Leo Kottke at The Lobero Theatre

Technically and tool-wise, Leo Kottke belongs in the subculture of (mostly) instrumental steel-string guitarists of a loosely progressive folk nature. But the tools don’t make — or tightly define — this musician, a blissfully odd man out in the guitar scene for the past 50 years. As the lanky, loopy, and cozily idiosyncratic Minnesotan showed at the Lobero Theatre last week — the latest stop in this ideal room for what he does — Kottke has defined his own school of cool.

On six- and 12-string guitars, with the occasional open tunings and gruff-but-loveable vocals in the mix, Kottke spun out his web of tunes, going back to such late ’60s gems as “Vaseline Machine Gun” and “Jack Fig,” the Chrysalis Records era and beyond. Between songs, he spun yarns in his own inimitable style, with a kind of surreal Midwestern drollery, recalling loony college friends, his influential high school music teacher (Kottke was a trombonist, pre-guitar fixation), and his late friend and musical ally Leon Redbone.

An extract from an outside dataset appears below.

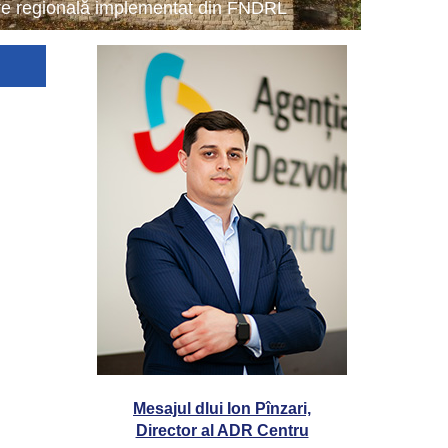
tare regională implementat din FNDRL
Mesajul dlui Ion Pînzari,
Director al ADR Centru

Kottke has his own way of hopping on a swampy folk-train groove, with his mumbling thumb and his roving, story-telling chord fragments. But he also injects jazz harmony (as on “Jesus Maria”) and peculiar song structures (like “Oddball,” also redone by the Turtle Island String Quartet) into the program. Some songs are there to party; others counterbalance with emotional ambiguity and more complex musical musings.

A half-century into his adventure, the great American oddball prevails.